Section: Systems and Control
Tutor: GARATTI SIMONE Major Research topic
:Hierarchical and multilayer structures for large-scale systems
Advisor: SCATTOLINI RICCARDOAbstract:
Over the last decades, the complexity of systems is continuously increasing due to economic reasons and technological advances. It is known that the centralized Model Predictive Control (MPC) solutions for such large-scale systems might result in unacceptable control performance. Moreover, centralized controllers are not scalable and difficult to maintain. For these reasons, in the last twenty years, decentralized and distributed MPC algorithms have been developed with a number of local problems solved in parallel to achieve global or local objectives. An alternative to decentralized and distributed control consists in the use of hierarchical control structures based on MPC. This approach is very powerful especially for control of systems with separable fast and slow dynamics, for the coordination of subsystems and when it is required to consider different objectives in the long term and regulation problems in the short term.
This Thesis addresses the theoretical development of hierarchical and multilayer control algorithms based on MPC for large-scale systems.
In Chapter 2, we develop a two-layer control structure for the coordination of independent linear dynamic systems with input and joint output constraints. At the higher layer, a reduced order dynamic model of the system's components is used to state and solve an economic MPC algorithm in a long time scale. The outcomes of this layer are the components of the control variables to be held constant over the long sampling periods. At the lower layer, decentralized MPC controllers, one for each subsystem, are implemented in a shorter timescale and according to a shrinking horizon strategy to compensate for the model inaccuracies at the high level. The overall convergence, recursive feasibility, as well as the fulfillment of the joint constraints, are obtained under mild assumptions.

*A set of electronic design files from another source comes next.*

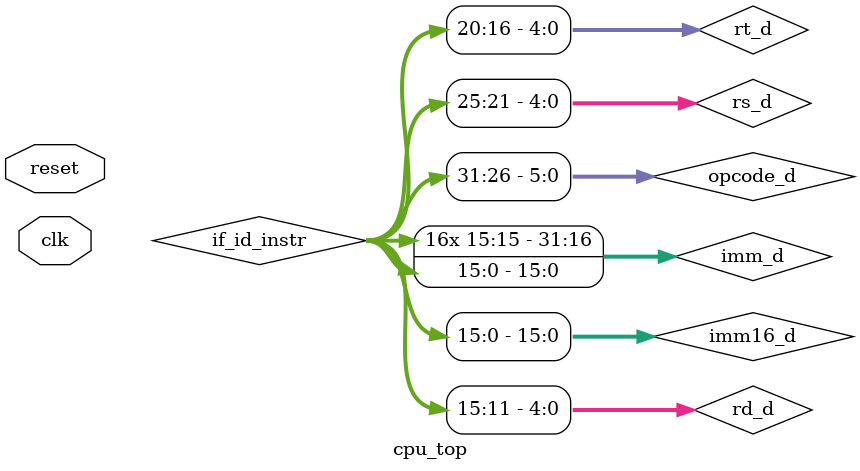
<source format=v>
`timescale 1ns/1ps
module cpu_top(input clk, input reset);

    // -----------------------------
    // IF stage
    // -----------------------------
    wire [31:0] pc;
    wire [31:0] pc_next = pc + 32'd4;
    wire [31:0] instr_f;

    pc pc1(
        .clk(clk),
        .reset(reset),
        .pc_next(pc_next),
        .pc(pc)
    );

    instr_mem imem(
        .addr(pc),
        .instr(instr_f)
    );

    // IF/ID pipeline register
    reg [31:0] if_id_instr;
    always @(posedge clk) begin
        if (reset)
            if_id_instr <= 32'd0;   // NOP
        else
            if_id_instr <= instr_f;
    end

    // -----------------------------
    // ID stage (decode + reg read + control)
    // -----------------------------
    wire [5:0] opcode_d = if_id_instr[31:26];
    wire [4:0] rs_d     = if_id_instr[25:21];
    wire [4:0] rt_d     = if_id_instr[20:16];
    wire [4:0] rd_d     = if_id_instr[15:11];
    wire [15:0] imm16_d = if_id_instr[15:0];
    wire [31:0] imm_d   = {{16{imm16_d[15]}}, imm16_d};

    // WB stage outputs (from EX/WB reg) feed reg_file write port
    reg        ex_wb_reg_write;
    reg [4:0]  ex_wb_waddr;
    reg [31:0] ex_wb_wdata;

    // Register file (read in ID, write in WB)
    wire [31:0] rd1_d, rd2_d;
    reg_file rf(
        .rs(rs_d),
        .rt(rt_d),
        .rd(ex_wb_waddr),
        .wd(ex_wb_wdata),
        .reg_write(ex_wb_reg_write),
        .rd1(rd1_d),
        .rd2(rd2_d),
        .clk(clk)
    );

    // Control signals generated in ID
    reg        reg_write_d;
    reg        mem_write_d;
    reg        mem_to_reg_d;
    reg        alu_src_imm_d;
    reg        rd_is_rt_d;
    reg [2:0]  alu_ctrl_d;

    // Opcodes: ADD=0, SUB=1, LW=2, SW=3, ADDI=4
    always @(*) begin
        reg_write_d   = 1'b0;
        mem_write_d   = 1'b0;
        mem_to_reg_d  = 1'b0;
        alu_src_imm_d = 1'b0;
        rd_is_rt_d    = 1'b0;
        alu_ctrl_d    = 3'd0;

        case (opcode_d)
            6'd0: begin // ADD
                reg_write_d = 1'b1;
                alu_ctrl_d  = 3'd0;
            end
            6'd1: begin // SUB
                reg_write_d = 1'b1;
                alu_ctrl_d  = 3'd1;
            end
            6'd2: begin // LW
                reg_write_d   = 1'b1;
                mem_to_reg_d  = 1'b1;
                alu_src_imm_d = 1'b1;
                rd_is_rt_d    = 1'b1;
                alu_ctrl_d    = 3'd0;
            end
            6'd3: begin // SW
                mem_write_d   = 1'b1;
                alu_src_imm_d = 1'b1;
                alu_ctrl_d    = 3'd0;
            end
            6'd4: begin // ADDI
                reg_write_d   = 1'b1;
                alu_src_imm_d = 1'b1;
                rd_is_rt_d    = 1'b1;
                alu_ctrl_d    = 3'd0;
            end
            default: begin
                // NOP
            end
        endcase
    end

    wire [4:0] dest_d = (rd_is_rt_d) ? rt_d : rd_d;

    // ID/EX pipeline registers
    reg [31:0] id_ex_a;
    reg [31:0] id_ex_b;
    reg [31:0] id_ex_imm;
    reg [31:0] id_ex_store_data;
    reg [4:0]  id_ex_dest;

    reg        id_ex_reg_write;
    reg        id_ex_mem_write;
    reg        id_ex_mem_to_reg;
    reg        id_ex_alu_src_imm;
    reg [2:0]  id_ex_alu_ctrl;

    always @(posedge clk) begin
        if (reset) begin
            id_ex_a           <= 32'd0;
            id_ex_b           <= 32'd0;
            id_ex_imm         <= 32'd0;
            id_ex_store_data  <= 32'd0;
            id_ex_dest        <= 5'd0;

            id_ex_reg_write   <= 1'b0;
            id_ex_mem_write   <= 1'b0;
            id_ex_mem_to_reg  <= 1'b0;
            id_ex_alu_src_imm <= 1'b0;
            id_ex_alu_ctrl    <= 3'd0;
        end else begin
            id_ex_a           <= rd1_d;
            id_ex_b           <= rd2_d;
            id_ex_imm         <= imm_d;
            id_ex_store_data  <= rd2_d;     // for SW
            id_ex_dest        <= dest_d;

            id_ex_reg_write   <= reg_write_d;
            id_ex_mem_write   <= mem_write_d;
            id_ex_mem_to_reg  <= mem_to_reg_d;
            id_ex_alu_src_imm <= alu_src_imm_d;
            id_ex_alu_ctrl    <= alu_ctrl_d;
        end
    end

    // -----------------------------
    // EX/MEM stage (ALU + data memory access)
    // -----------------------------
    wire [31:0] alu_b_ex = (id_ex_alu_src_imm) ? id_ex_imm : id_ex_b;
    wire [31:0] alu_y_ex;

    alu alu1(
        .a(id_ex_a),
        .b(alu_b_ex),
        .alu_ctrl(id_ex_alu_ctrl),
        .y(alu_y_ex)
    );

    wire [31:0] mem_rd_ex;
    data_mem dmem(
        .addr(alu_y_ex),
        .wd(id_ex_store_data),
        .mem_write(id_ex_mem_write),
        .rd(mem_rd_ex),
        .clk(clk)
    );

    wire [31:0] wb_data_ex = (id_ex_mem_to_reg) ? mem_rd_ex : alu_y_ex;

    // EX/WB pipeline registers
    always @(posedge clk) begin
        if (reset) begin
            ex_wb_reg_write <= 1'b0;
            ex_wb_waddr     <= 5'd0;
            ex_wb_wdata     <= 32'd0;
        end else begin
            ex_wb_reg_write <= id_ex_reg_write;
            ex_wb_waddr     <= id_ex_dest;
            ex_wb_wdata     <= wb_data_ex;
        end
    end

endmodule

</source>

A fully scalable hierarchical control scheme for coordination of similar independent systems with joint output and input constraints is presented in Chapter 3. Differently from Chapter 2, a scalable low-dimensional model mapping the common input to the collective output is used at the high layer, this model is easily determined from the impulse responses of the subsystems. The outcome of the high layer is the value of the common input to be held constant and to be distributed among the subsystems based on a specific weight associated with each subsystem. This approach allows to modify the system configuration with time varying weights, in terms of the contribution provided by any subsystem to the overall system performance, and to implement plug-and-play operations. The recursive feasibility is guaranteed also during plug-in and plug-out operations, and the overall convergence of the system output to the set-point is proven.

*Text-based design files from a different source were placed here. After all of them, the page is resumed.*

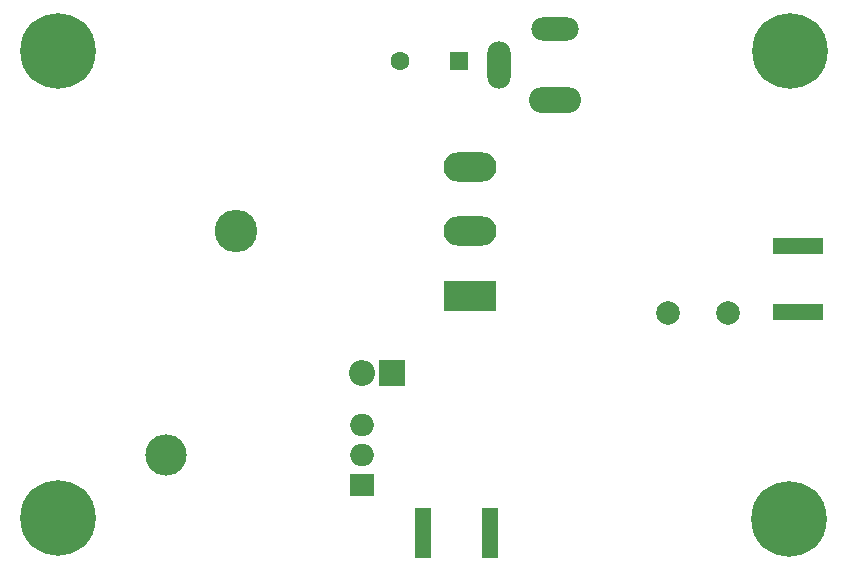
<source format=gbr>
%TF.GenerationSoftware,KiCad,Pcbnew,8.99.0-unknown-e538b98286~178~ubuntu22.04.1*%
%TF.CreationDate,2024-04-14T11:06:52+05:30*%
%TF.ProjectId,HF-PA-v10,48462d50-412d-4763-9130-2e6b69636164,rev?*%
%TF.SameCoordinates,Original*%
%TF.FileFunction,Soldermask,Bot*%
%TF.FilePolarity,Negative*%
%FSLAX46Y46*%
G04 Gerber Fmt 4.6, Leading zero omitted, Abs format (unit mm)*
G04 Created by KiCad (PCBNEW 8.99.0-unknown-e538b98286~178~ubuntu22.04.1) date 2024-04-14 11:06:52*
%MOMM*%
%LPD*%
G01*
G04 APERTURE LIST*
%ADD10C,2.000000*%
%ADD11C,0.800000*%
%ADD12C,6.400000*%
%ADD13R,4.200000X1.350000*%
%ADD14O,4.400000X2.200000*%
%ADD15O,4.000000X2.000000*%
%ADD16O,2.000000X4.000000*%
%ADD17R,1.600000X1.600000*%
%ADD18C,1.600000*%
%ADD19O,3.500000X3.500000*%
%ADD20R,2.000000X1.905000*%
%ADD21O,2.000000X1.905000*%
%ADD22R,1.350000X4.200000*%
%ADD23O,3.600000X3.600000*%
%ADD24R,4.500000X2.500000*%
%ADD25O,4.500000X2.500000*%
%ADD26R,2.200000X2.200000*%
%ADD27O,2.200000X2.200000*%
G04 APERTURE END LIST*
D10*
%TO.C,L4*%
X193440000Y-88320000D03*
X198520000Y-88320000D03*
%TD*%
D11*
%TO.C,H3*%
X139400000Y-105720000D03*
X140102944Y-104022944D03*
X140102944Y-107417056D03*
X141800000Y-103320000D03*
D12*
X141800000Y-105720000D03*
D11*
X141800000Y-108120000D03*
X143497056Y-104022944D03*
X143497056Y-107417056D03*
X144200000Y-105720000D03*
%TD*%
D13*
%TO.C,RF_OUT1*%
X204477500Y-88285000D03*
X204477500Y-82635000D03*
%TD*%
D14*
%TO.C,Power1*%
X183850000Y-70312500D03*
D15*
X183850000Y-64312500D03*
D16*
X179150000Y-67312500D03*
%TD*%
D17*
%TO.C,C15*%
X175762651Y-67050000D03*
D18*
X170762651Y-67050000D03*
%TD*%
D11*
%TO.C,H4*%
X201300000Y-105790000D03*
X202002944Y-104092944D03*
X202002944Y-107487056D03*
X203700000Y-103390000D03*
D12*
X203700000Y-105790000D03*
D11*
X203700000Y-108190000D03*
X205397056Y-104092944D03*
X205397056Y-107487056D03*
X206100000Y-105790000D03*
%TD*%
D19*
%TO.C,U3*%
X150920000Y-100390000D03*
D20*
X167580000Y-102930000D03*
D21*
X167580000Y-100390000D03*
X167580000Y-97850000D03*
%TD*%
D22*
%TO.C,RF_IN1*%
X172745000Y-106940000D03*
X178395000Y-106940000D03*
%TD*%
D23*
%TO.C,Q1*%
X156840000Y-81430000D03*
D24*
X176700000Y-86880000D03*
D25*
X176700000Y-81430000D03*
X176700000Y-75980000D03*
%TD*%
D26*
%TO.C,D1*%
X170110000Y-93430000D03*
D27*
X167570000Y-93430000D03*
%TD*%
D11*
%TO.C,H1*%
X139430000Y-66200000D03*
X140132944Y-64502944D03*
X140132944Y-67897056D03*
X141830000Y-63800000D03*
D12*
X141830000Y-66200000D03*
D11*
X141830000Y-68600000D03*
X143527056Y-64502944D03*
X143527056Y-67897056D03*
X144230000Y-66200000D03*
%TD*%
%TO.C,H2*%
X201352944Y-66177944D03*
X202055888Y-64480888D03*
X202055888Y-67875000D03*
X203752944Y-63777944D03*
D12*
X203752944Y-66177944D03*
D11*
X203752944Y-68577944D03*
X205450000Y-64480888D03*
X205450000Y-67875000D03*
X206152944Y-66177944D03*
%TD*%
M02*

</source>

Finally, in Chapter 4, we extend the hierarchical control structure to large-scale interconnected systems. At the higher layer, a robust centralized MPC algorithm based on a reduced order dynamic model optimizes a long-term performance index, while at the lower layer local MPC regulators, are designed for the full order models of the subsystems to refine the control action computed at the higher layer. The recursive feasibility and robustness of the two layer algorithm are guaranteed and the overall convergence of the state to the steady state is fully discussed.
Several simulation examples are reported to show the effectiveness of all the proposed algorithms.